▸ WORK REQUIRED
Pull out the text of every record below and copy each line word for word. Leave the pictures out of your answer.

Collected data
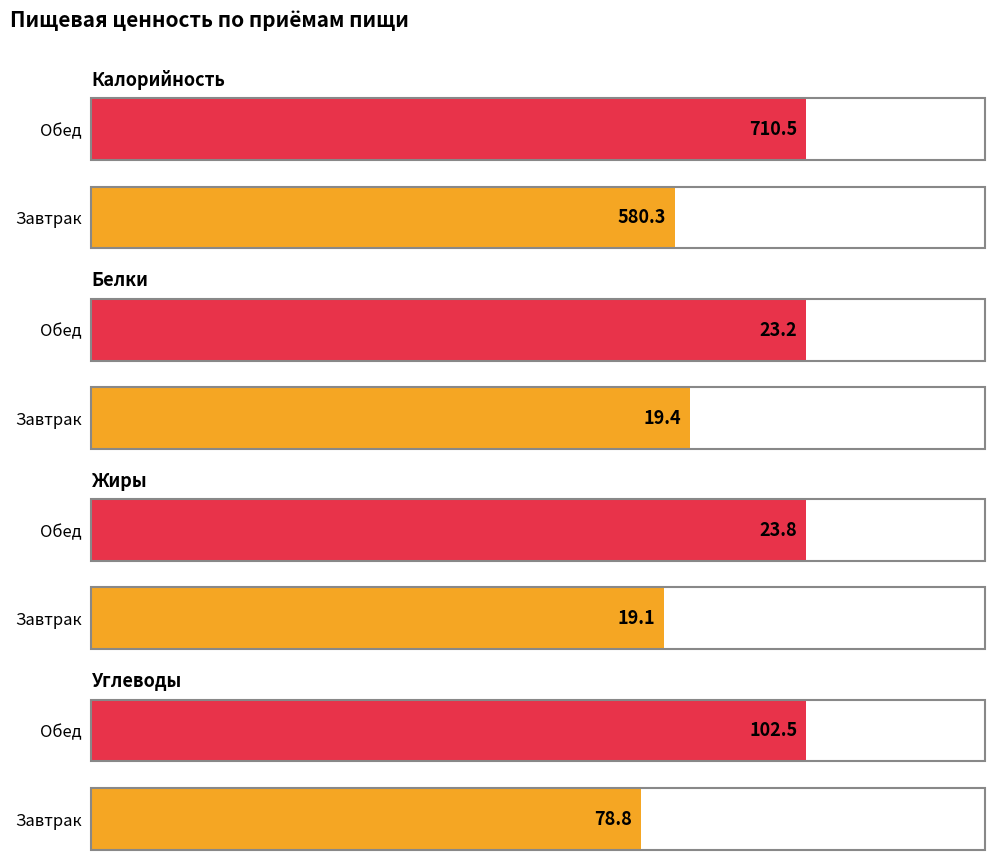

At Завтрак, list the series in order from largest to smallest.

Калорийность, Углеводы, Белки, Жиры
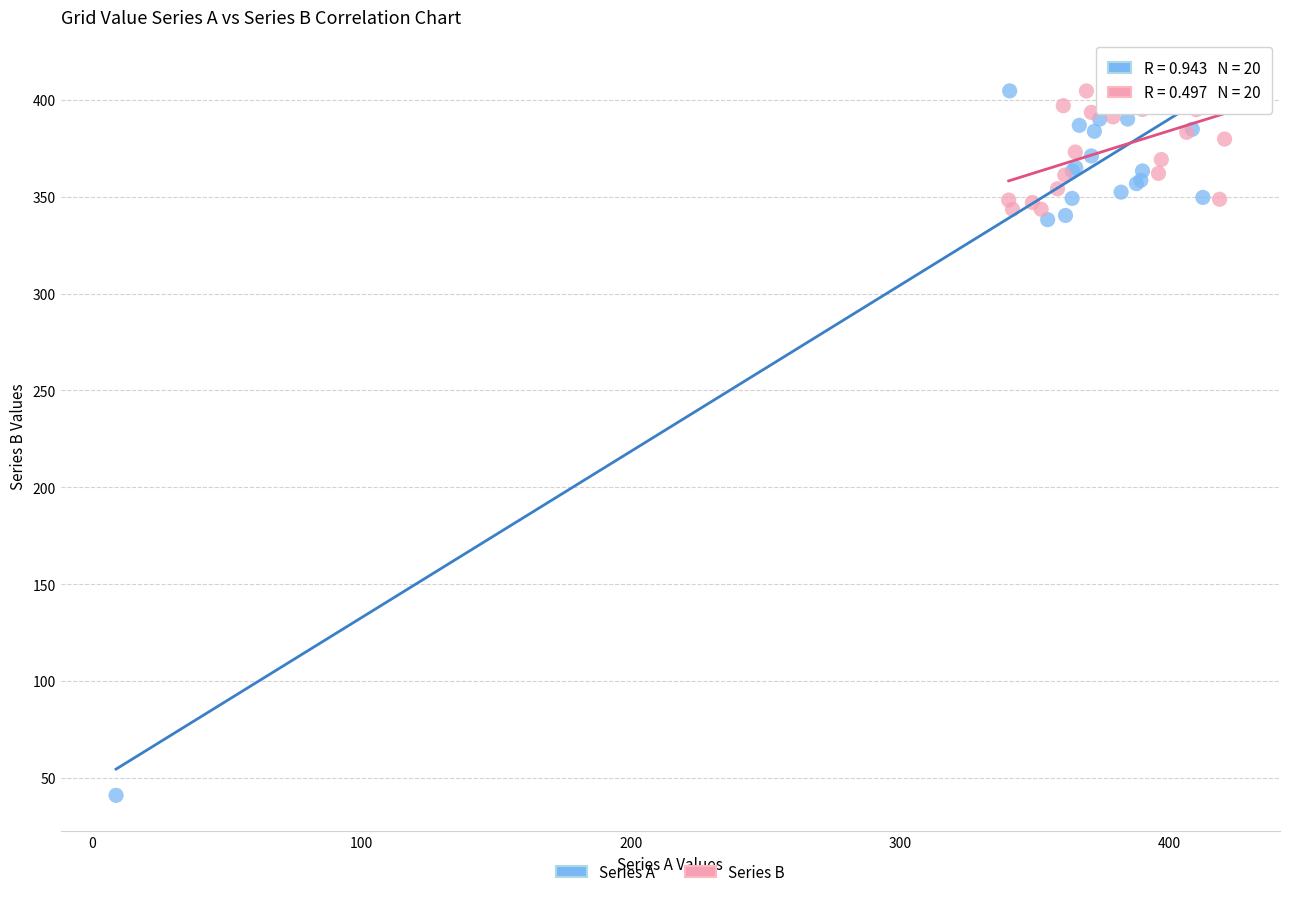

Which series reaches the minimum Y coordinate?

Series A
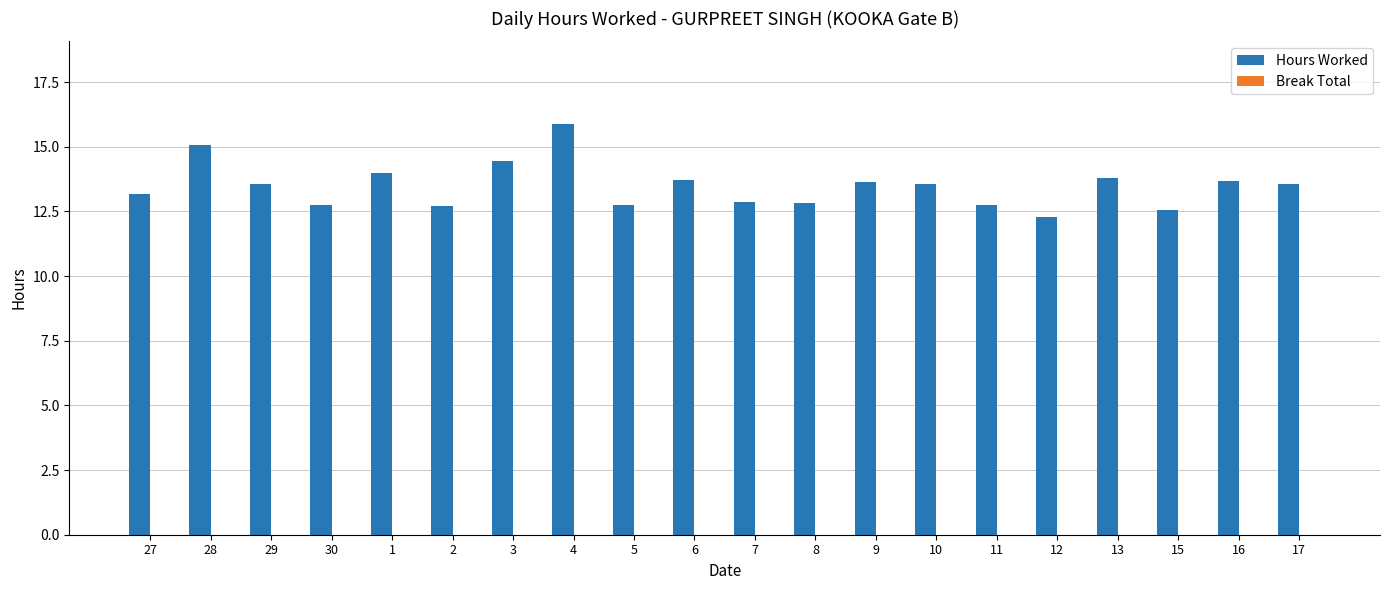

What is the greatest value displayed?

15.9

▸ TASK RESULT
At Завтрак, list the series in order from largest to smallest.

Калорийность, Углеводы, Белки, Жиры

Which series reaches the minimum Y coordinate?

Series A

What is the greatest value displayed?

15.9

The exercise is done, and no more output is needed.